I contend that, at best, the war-for-oil scenario is a text with out a context. On a logical level, the oil scenario is a remarkable example of a post hoc, ergo propter hoc fallacy, misplacing the real cause of U.S. military intervention. Moreover, by neglecting the depth of the last two decades of global transformation, the protagonists on the left and the right both have adopted a very voluntaristic-functionalist view of the U.S. global role. The left tends to capitalize on a voluntaristic interpretation of the concept of hegemony and the functionalist pivot of U.S. military might. For Klare, though, the global conflict “is entirely the product of geology.” The right, on the other hand, tends to rely on the notion of a “unipolar” world and wishful arguments of the “bound to lead” variety, without adequate attention to the emerging new polarities associated with the loss of American hegemony and the forces of globalization.
Others on the left, who are obsessively fond of the war-for-oil scenario, argue that this war may not have been for oil in the interest of U.S. capitalism as a whole, but rather in the interest of “U.S. oil corporations.” Hence, they propose that the cost of war amounts to a huge subsidy by the entire society given to the oil industry. This is a fictitious argument derived from the blind assumption of “direct access” and physical control of oil, and absolute denial of the reality of global transformation of the oil industry in the early 1970s. It is also crude and arbitrary, given the reduction of the material interests of the entire (U.S.) capitalist class to the alleged interests of its tiny fraction. And, appealing to casual observation, such as watching news from the Iraqi oil fields and the arrival of oil service contractors for “rebuilding” Iraq, is not sufficient to turn away from serious analysis. The truth is that this adventurous undertaking is in the interest of neither.

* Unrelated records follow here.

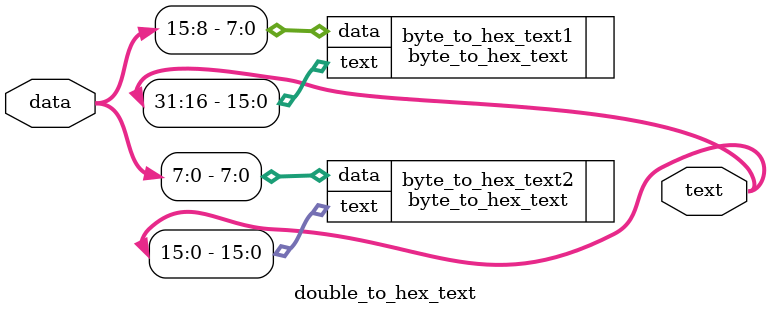
<source format=v>
module double_to_hex_text (
    input  [15:0] data,
    output [31:0] text
);

byte_to_hex_text byte_to_hex_text1(
    .data(data[15:8]),
    .text(text[31:16])
);

byte_to_hex_text byte_to_hex_text2(
    .data(data[7:0]),
    .text(text[15:0])
);

endmodule
</source>
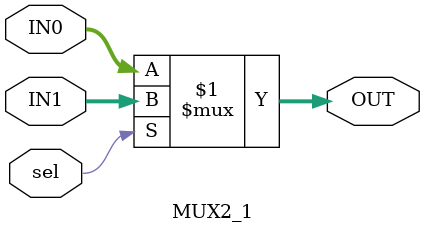
<source format=v>
module MUX2_1 #(parameter WIDTH = 32) (

input wire [WIDTH-1:0] IN0,
input wire [WIDTH-1:0] IN1,
input wire             sel,

output wire [WIDTH-1:0] OUT
);

assign OUT = (sel) ? IN1 : IN0;

endmodule
</source>
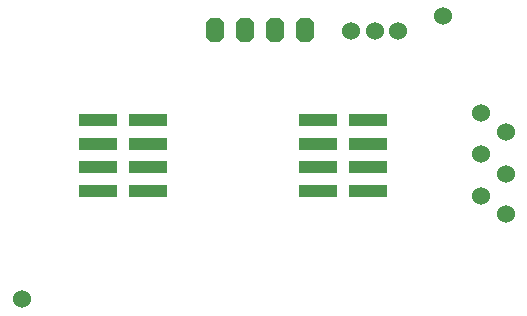
<source format=gbr>
%TF.GenerationSoftware,Altium Limited,Altium Designer,24.4.1 (13)*%
G04 Layer_Color=255*
%FSLAX45Y45*%
%MOMM*%
%TF.SameCoordinates,C660FC9E-4896-4694-9F0D-9EB1E9559909*%
%TF.FilePolarity,Positive*%
%TF.FileFunction,Pads,Bot*%
%TF.Part,Single*%
G01*
G75*
%TA.AperFunction,ViaPad*%
%ADD15C,1.52400*%
%TA.AperFunction,ComponentPad*%
G04:AMPARAMS|DCode=16|XSize=2.032mm|YSize=1.524mm|CornerRadius=0mm|HoleSize=0mm|Usage=FLASHONLY|Rotation=90.000|XOffset=0mm|YOffset=0mm|HoleType=Round|Shape=Octagon|*
%AMOCTAGOND16*
4,1,8,0.38100,1.01600,-0.38100,1.01600,-0.76200,0.63500,-0.76200,-0.63500,-0.38100,-1.01600,0.38100,-1.01600,0.76200,-0.63500,0.76200,0.63500,0.38100,1.01600,0.0*
%
%ADD16OCTAGOND16*%

%TA.AperFunction,SMDPad,CuDef*%
%ADD18R,3.30000X1.02000*%
D15*
X3580000Y2120000D02*
D03*
X3380000D02*
D03*
X3780000D02*
D03*
X4690000Y570000D02*
D03*
X4480000Y730000D02*
D03*
Y1430000D02*
D03*
Y1080000D02*
D03*
X4690000Y910000D02*
D03*
Y1270000D02*
D03*
X590000Y-150000D02*
D03*
X4160000Y2250000D02*
D03*
D16*
X2228000Y2130000D02*
D03*
X2482000D02*
D03*
X2736000D02*
D03*
X2990000D02*
D03*
D18*
X3096500Y770000D02*
D03*
X3523500D02*
D03*
X3096500Y970000D02*
D03*
X3523500D02*
D03*
X3096500Y1170000D02*
D03*
X3523500D02*
D03*
X3096500Y1370000D02*
D03*
X3523500D02*
D03*
X1663500D02*
D03*
X1236500D02*
D03*
X1663500Y1170000D02*
D03*
X1236500D02*
D03*
X1663500Y970000D02*
D03*
X1236500D02*
D03*
X1663500Y770000D02*
D03*
X1236500D02*
D03*
%TF.MD5,1d673e7bd5300764a8f210ca5de3f539*%
M02*

</source>
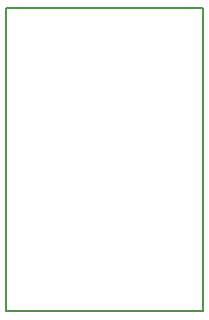
<source format=gko>
%FSLAX44Y44*%
%MOMM*%
G71*
G01*
G75*
%ADD10C,0.2032*%
%ADD11R,1.2000X2.2500*%
%ADD12R,0.5200X0.4200*%
%ADD13R,0.4200X0.5200*%
%ADD14R,7.1500X7.1500*%
%ADD15O,0.7620X0.2286*%
%ADD16O,0.2286X0.7620*%
%ADD17R,0.6604X0.7112*%
%ADD18R,1.1430X1.2700*%
%ADD19R,1.3208X0.9652*%
%ADD20C,0.3810*%
%ADD21C,0.1524*%
%ADD22C,0.2540*%
%ADD23C,0.5080*%
%ADD24C,1.2000*%
%ADD25C,3.2000*%
%ADD26C,0.6604*%
%ADD27R,1.1430X0.8128*%
%ADD28R,1.0668X0.8128*%
%ADD29R,1.3970X0.8636*%
%ADD30R,0.7620X1.4732*%
%ADD31R,0.9144X1.4732*%
%ADD32R,1.4224X1.4224*%
%ADD33R,0.7620X1.3716*%
%ADD34R,1.0668X1.5240*%
%ADD35R,0.6096X1.7272*%
%ADD36R,0.5588X1.7272*%
%ADD37O,0.3302X1.3208*%
%ADD38C,0.1778*%
%ADD39C,0.1520*%
D38*
X2461580Y1900569D02*
X2628712D01*
X2461580D02*
Y2157363D01*
X2628712D01*
Y1900569D02*
Y2157363D01*
M02*

</source>
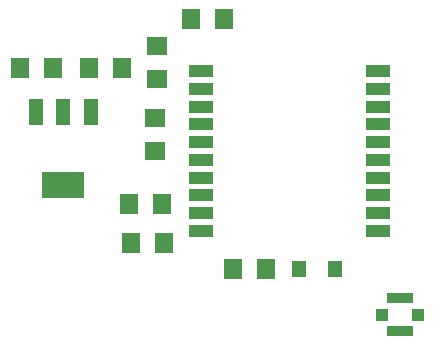
<source format=gtp>
G75*
%MOIN*%
%OFA0B0*%
%FSLAX24Y24*%
%IPPOS*%
%LPD*%
%AMOC8*
5,1,8,0,0,1.08239X$1,22.5*
%
%ADD10R,0.0787X0.0394*%
%ADD11R,0.0630X0.0709*%
%ADD12R,0.0709X0.0630*%
%ADD13R,0.0472X0.0551*%
%ADD14R,0.0866X0.0335*%
%ADD15R,0.0413X0.0394*%
%ADD16R,0.0480X0.0880*%
%ADD17R,0.1417X0.0866*%
D10*
X014467Y009543D03*
X014467Y010133D03*
X014467Y010724D03*
X014467Y011314D03*
X014467Y011905D03*
X014467Y012495D03*
X014467Y013086D03*
X014467Y013676D03*
X014467Y014267D03*
X014467Y014857D03*
X020373Y014857D03*
X020373Y014267D03*
X020373Y013676D03*
X020373Y013086D03*
X020373Y012495D03*
X020373Y011905D03*
X020373Y011314D03*
X020373Y010724D03*
X020373Y010133D03*
X020373Y009543D03*
D11*
X012129Y009130D03*
X013231Y009130D03*
X013161Y010450D03*
X012059Y010450D03*
X015549Y008280D03*
X016651Y008280D03*
X011831Y014980D03*
X010729Y014980D03*
X009531Y014980D03*
X008429Y014980D03*
X014139Y016600D03*
X015241Y016600D03*
D12*
X012990Y015701D03*
X012990Y014599D03*
X012920Y013311D03*
X012920Y012209D03*
D13*
X017739Y008280D03*
X018921Y008280D03*
D14*
X021110Y007291D03*
X021110Y006209D03*
D15*
X020510Y006750D03*
X021710Y006750D03*
D16*
X010790Y013500D03*
X009880Y013500D03*
X008970Y013500D03*
D17*
X009880Y011060D03*
M02*

</source>
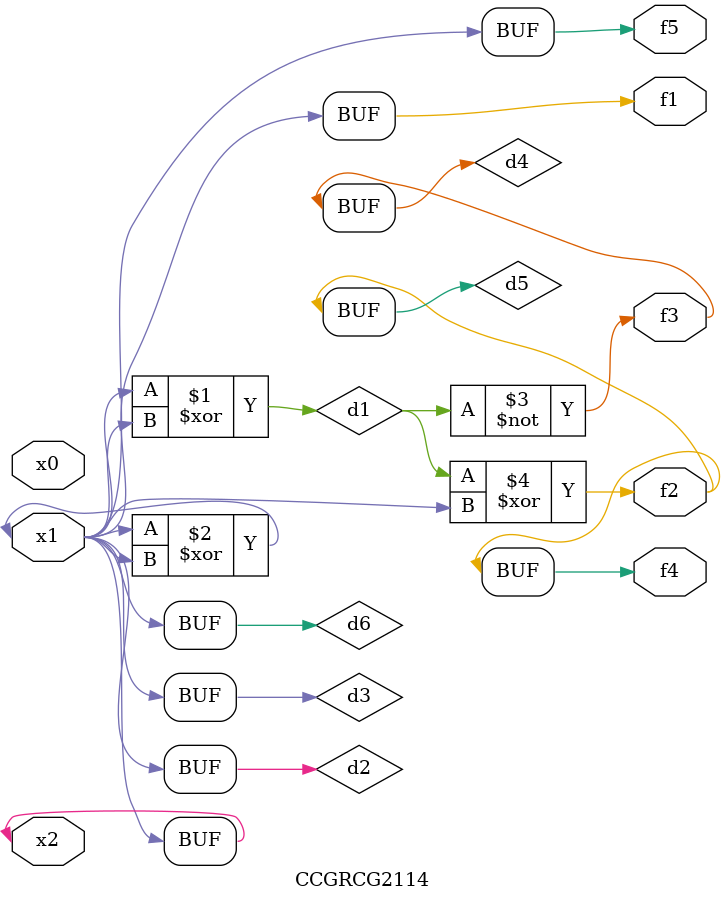
<source format=v>
module CCGRCG2114(
	input x0, x1, x2,
	output f1, f2, f3, f4, f5
);

	wire d1, d2, d3, d4, d5, d6;

	xor (d1, x1, x2);
	buf (d2, x1, x2);
	xor (d3, x1, x2);
	nor (d4, d1);
	xor (d5, d1, d2);
	buf (d6, d2, d3);
	assign f1 = d6;
	assign f2 = d5;
	assign f3 = d4;
	assign f4 = d5;
	assign f5 = d6;
endmodule

</source>
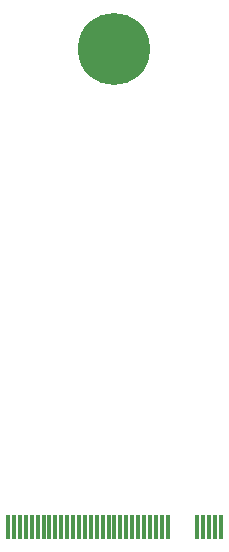
<source format=gbs>
G04*
G04 #@! TF.GenerationSoftware,Altium Limited,Altium Designer,24.4.1 (13)*
G04*
G04 Layer_Color=16711935*
%FSLAX44Y44*%
%MOMM*%
G71*
G04*
G04 #@! TF.SameCoordinates,8810BBE3-700E-470D-A85D-18A7825838DF*
G04*
G04*
G04 #@! TF.FilePolarity,Negative*
G04*
G01*
G75*
%ADD61R,0.4500X2.0500*%
%ADD62C,6.1000*%
D61*
X140060Y15250D02*
D03*
X135060D02*
D03*
X130060D02*
D03*
X125060D02*
D03*
X120060D02*
D03*
X115060D02*
D03*
X110060D02*
D03*
X155060D02*
D03*
X150060D02*
D03*
X80060D02*
D03*
X90060D02*
D03*
X85060D02*
D03*
X95060D02*
D03*
X75060D02*
D03*
X70060D02*
D03*
X65060D02*
D03*
X60060D02*
D03*
X55060D02*
D03*
X50060D02*
D03*
X45060D02*
D03*
X40060D02*
D03*
X35060D02*
D03*
X30060D02*
D03*
X25060D02*
D03*
X100060D02*
D03*
X105060D02*
D03*
X145060D02*
D03*
X185060D02*
D03*
X200060D02*
D03*
X195060D02*
D03*
X190060D02*
D03*
X180060D02*
D03*
X20060D02*
D03*
D62*
X110000Y420000D02*
D03*
M02*

</source>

Finally, attaching significance to the switching of the currency, from dollar to euro, by OPEC oil producers is unjustified. As Paul Krugman pointed out in a short note, any possible shift from the dollar to the euro on the part of OPEC will result in a “small change,” for the U.S. economy, much smaller than the switching made already by the “Russian Mafia.” However, many on the left are not losing any opportunity to grasp this straw.